"We weren't even near him. He had gone over for a peek at that precipitous edge. We were quite far away, many yards from him, the three of us together. He must have had a seizure, a dizzy spell. We heard the scream as he slipped, toppled — and then he was gone. The Vermont police examined the site after we reported it. It had begun to snow and they could not make out any footprints on the edge. But from the points of the jagged crags below, which they could reach, they recovered bits of bone, bits of flesh, and bits of the ski suit he had been wearing. The body, of course, was never recovered." He put the tip of his right index finger between his teeth and bit upon the fingernail, audibly.

"Mr. Troy," I said. "Do you have any idea as to why your sister has come up with this-wild story of hers?"

"I'm afraid there's only one explanation. I believe her to be in the throes of a severe nervous breakdown."

"But is there any basis for it? Any past history? Any reason?"

"She mentioned our reciprocal wills to you, didn't she?"

"Yes," I said.

"Well, Adam's estate, after taxes, was divided into approximately fifty thousand dollars for each of us. My brother Joseph, a childless widower, was a rather conservative man, as am I. We put that money away and continued in the even tenor of our ways — but not so Sylvia. She quit her nightclub work, went off to Europe, and within a year, she had squandered her inheritance in toto. I think this did something to her, disturbed her, that within a year she was back to where she had started. She was compelled to return to work for a living, and right then, right from the beginning, she began to act peculiarly. Then she began to prattle about a plot, our plot, to murder Adam. And now this terrible business about Adam's ghost."

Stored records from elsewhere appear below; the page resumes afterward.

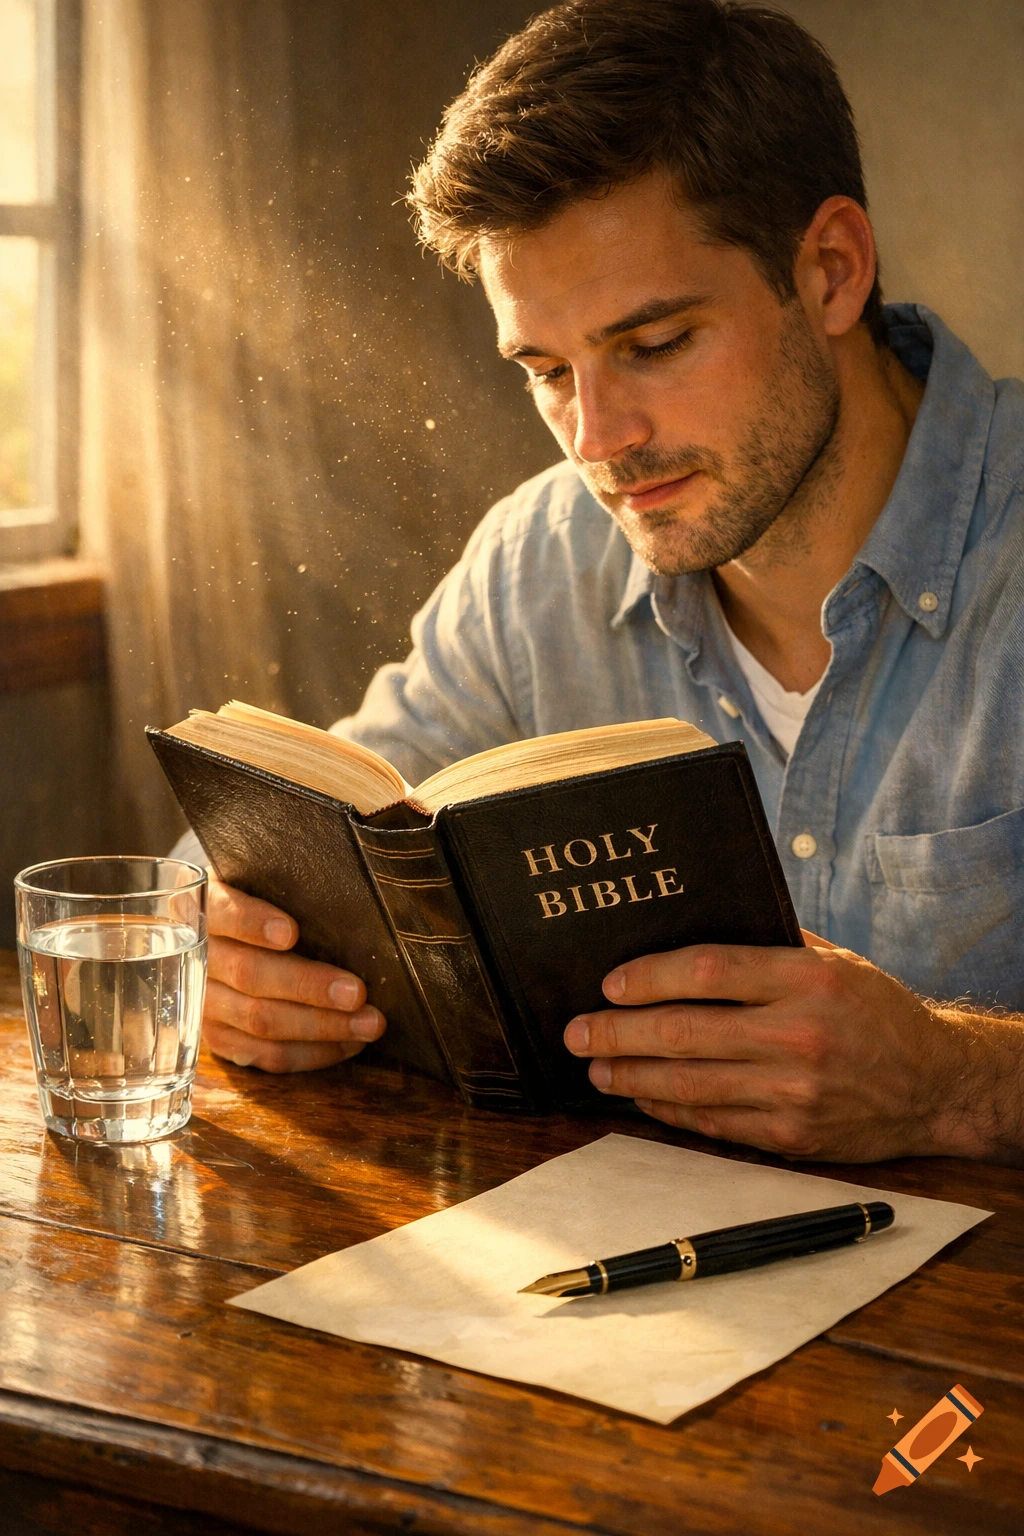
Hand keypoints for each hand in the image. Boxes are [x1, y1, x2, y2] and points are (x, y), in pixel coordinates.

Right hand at [204, 878, 385, 1071]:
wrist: (222, 937)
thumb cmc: (261, 901)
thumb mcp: (261, 882)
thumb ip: (288, 889)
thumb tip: (347, 903)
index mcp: (203, 908)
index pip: (221, 913)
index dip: (251, 923)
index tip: (290, 933)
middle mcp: (197, 959)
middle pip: (248, 975)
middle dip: (307, 987)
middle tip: (356, 993)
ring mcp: (205, 1004)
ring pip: (260, 1021)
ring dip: (321, 1027)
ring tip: (368, 1023)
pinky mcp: (221, 1039)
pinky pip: (266, 1055)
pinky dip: (312, 1053)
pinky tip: (350, 1044)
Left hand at [563, 932, 1011, 1162]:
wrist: (935, 1084)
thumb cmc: (876, 1011)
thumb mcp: (835, 960)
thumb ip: (769, 945)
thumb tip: (688, 927)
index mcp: (807, 978)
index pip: (706, 971)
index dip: (648, 978)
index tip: (610, 984)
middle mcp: (798, 1034)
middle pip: (683, 1032)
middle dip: (617, 1032)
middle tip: (577, 1031)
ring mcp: (793, 1091)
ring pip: (688, 1084)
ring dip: (630, 1076)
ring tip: (596, 1066)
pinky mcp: (791, 1135)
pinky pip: (711, 1121)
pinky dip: (668, 1108)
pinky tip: (641, 1096)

"And what about Joseph?" I said. "His suicide. Would you tell me?"

"Precious little to tell. Joseph was a sweet, simple, meticulous man. He was quite a hypochondriac although he had a dread of doctors. About six months ago he developed stomach pains, nausea, vomiting. He refused to go to a doctor, but I finally dragged him. X-rays disclosed a mass in his stomach. The doctors believed it to be benign, but Joseph believed otherwise. We had arranged for an operation but, before the time for it arrived, he killed himself."